* **Ваше задание**
Перепишите дословно отрывок из текста ниже об образе Христа у Есенина: начните с того места, где стоят слова «Я вижу - в просиничном», и остановитесь после слов «1970, с. 60.».

* **Текст для чтения**
====

Таким образом, внутри «христологической» темы у Есенина можно выделить несколько вполне самостоятельных циклов. И все же в их взаимодействии можно обнаружить внутреннюю логику: образ трогательного и отважного Богомладенца в произведениях 1916-1917 гг. очень скоро сменяется образом «светлого отрока», в котором черты юного Спасителя несут на себе узнаваемую печать крестьянского детства поэта. Образ Христа-странника из стихов 1914 года трансформируется в произведениях революционного периода в образ вестника новой эпохи «светлого гостя» - «русского Мессию» и «нового Спаса».

Создавая свой поэтический миф о «русском Христе», Есенин обращался и ко взрослому, и к детскому читателю. Его творческое воображение занимал не только образ зрелого Христа, уже свершившего свой крестный подвиг, но и образ маленького Спасителя, о котором он писал с особой теплотой и нежностью, наделяя его чертами обычного ребенка. Интерес к образу Христа-младенца не случаен для Есенина, глубоко ощущавшего сердцевину русской народной веры - религию Богоматеринства, для которой в равной мере священными были понятия «мать» и «дитя». Детская чистота и незащищенность всегда воспринимались русскими писателями как проявления идеальных начал человеческой природы. Самым ранним примером влияния этой традиции на поэзию Есенина является стихотворение «Не ветры осыпают пущи...» (1914), где впервые звучит лирическая тема матери и сына:

Я вижу - в просиничном плате,

На легкокрылых облаках,

Идет возлюбленная Мати

С Пречистым Сыном на руках. Сергей Есенин. Собрание сочинений в трех томах. Том I. - М., 1970, с. 60.

====

* **Исходные данные**
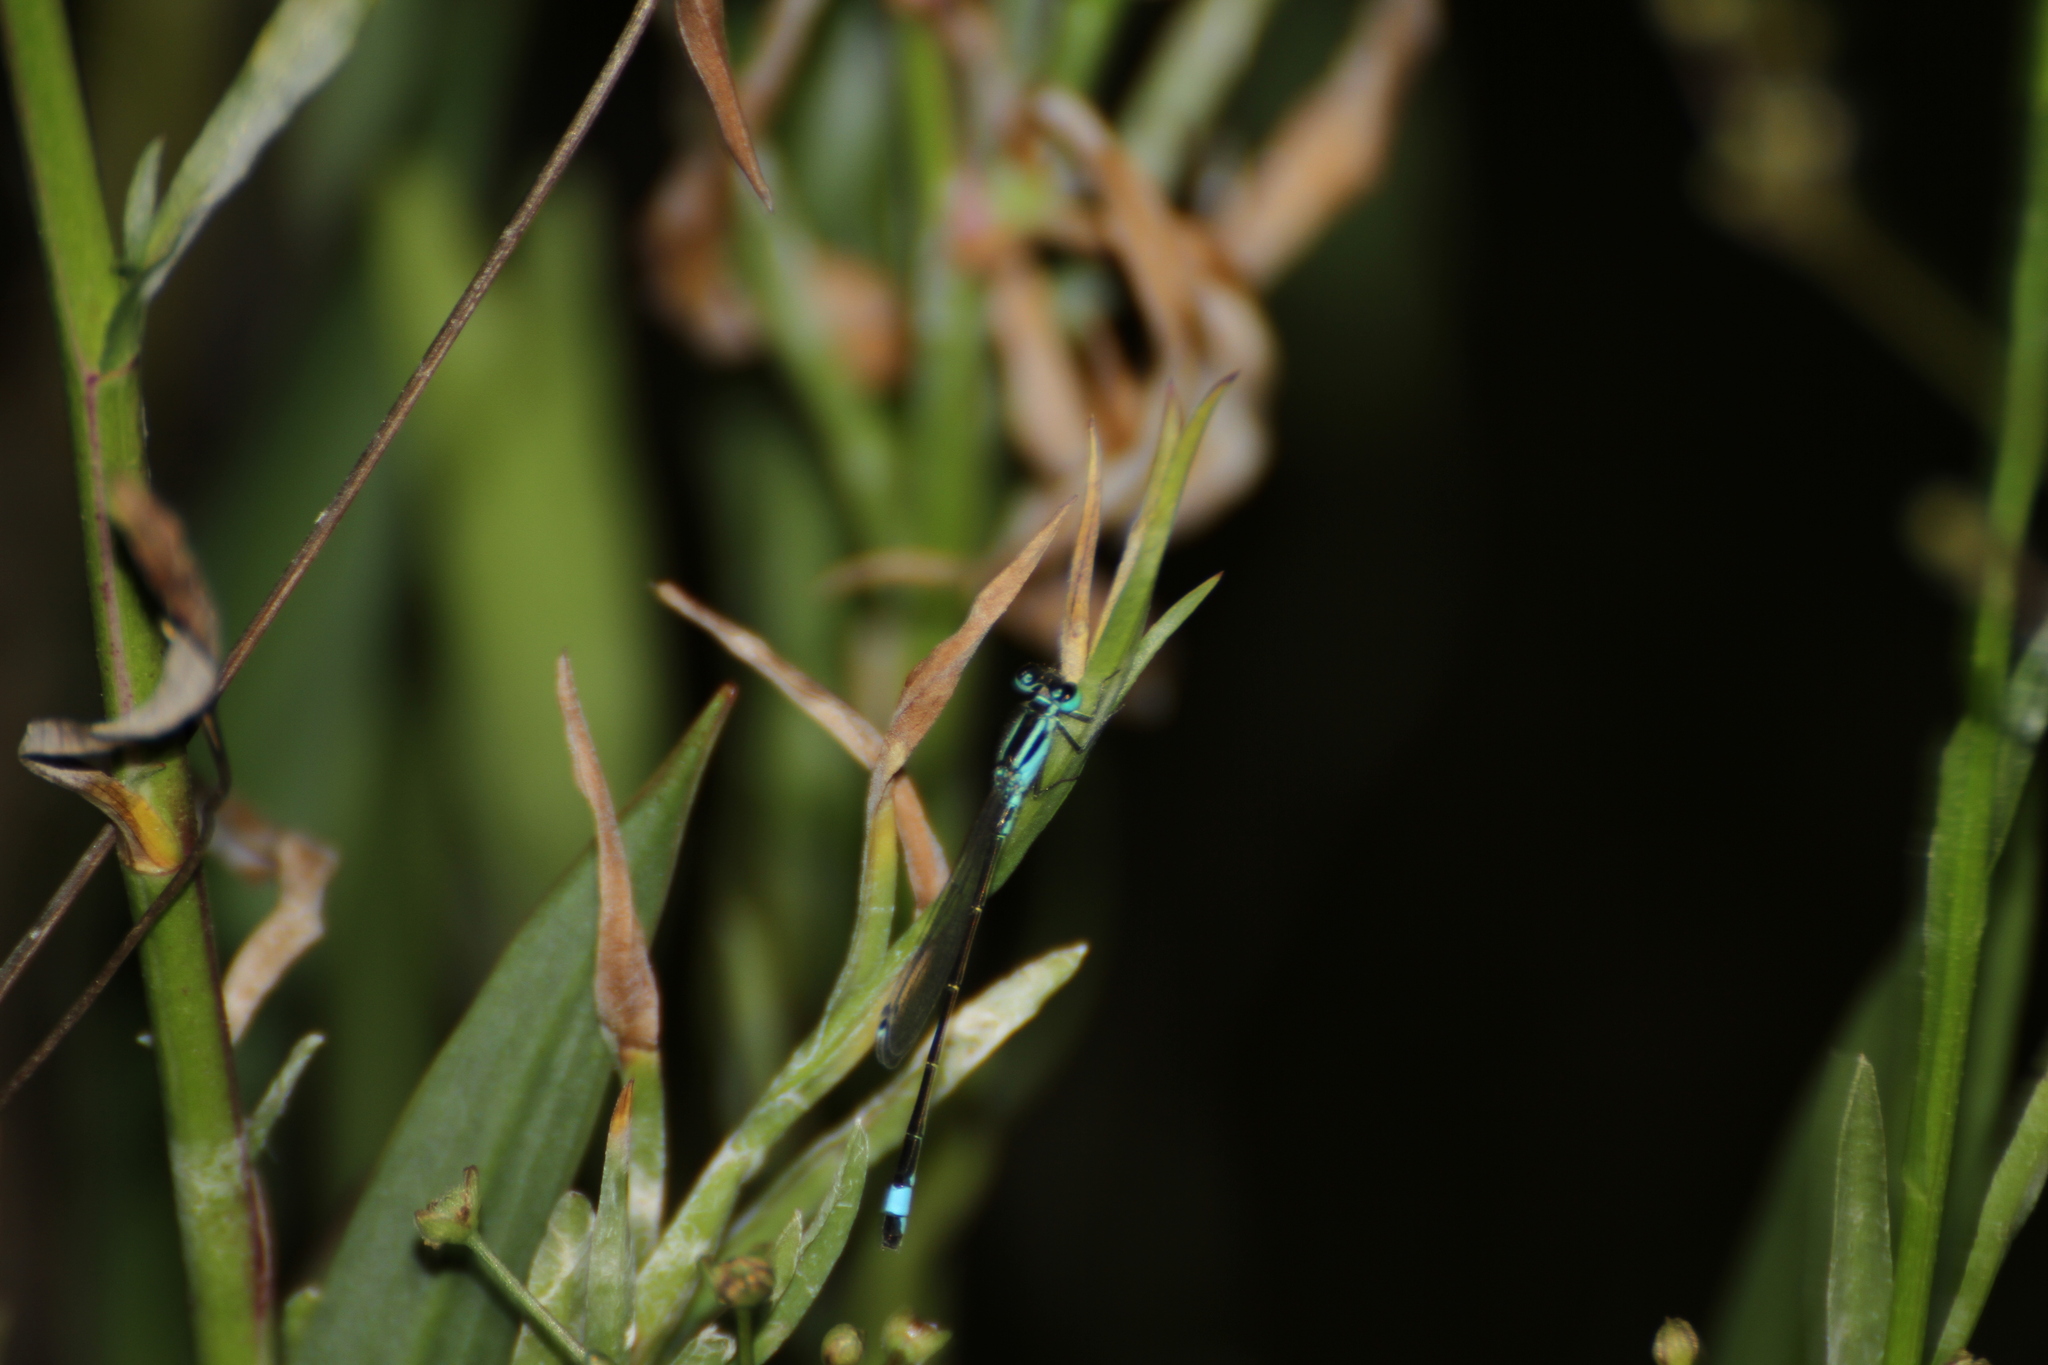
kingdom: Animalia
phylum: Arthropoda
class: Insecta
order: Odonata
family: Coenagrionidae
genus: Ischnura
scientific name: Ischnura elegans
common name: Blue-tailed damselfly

====

* **Ответ на задание**
Я вижу - в просиничном плате,

На легкокрылых облаках,

Идет возлюбленная Мати

С Пречистым Сыном на руках. Сергей Есенин. Собрание сочинений в трех томах. Том I. - М., 1970, с. 60.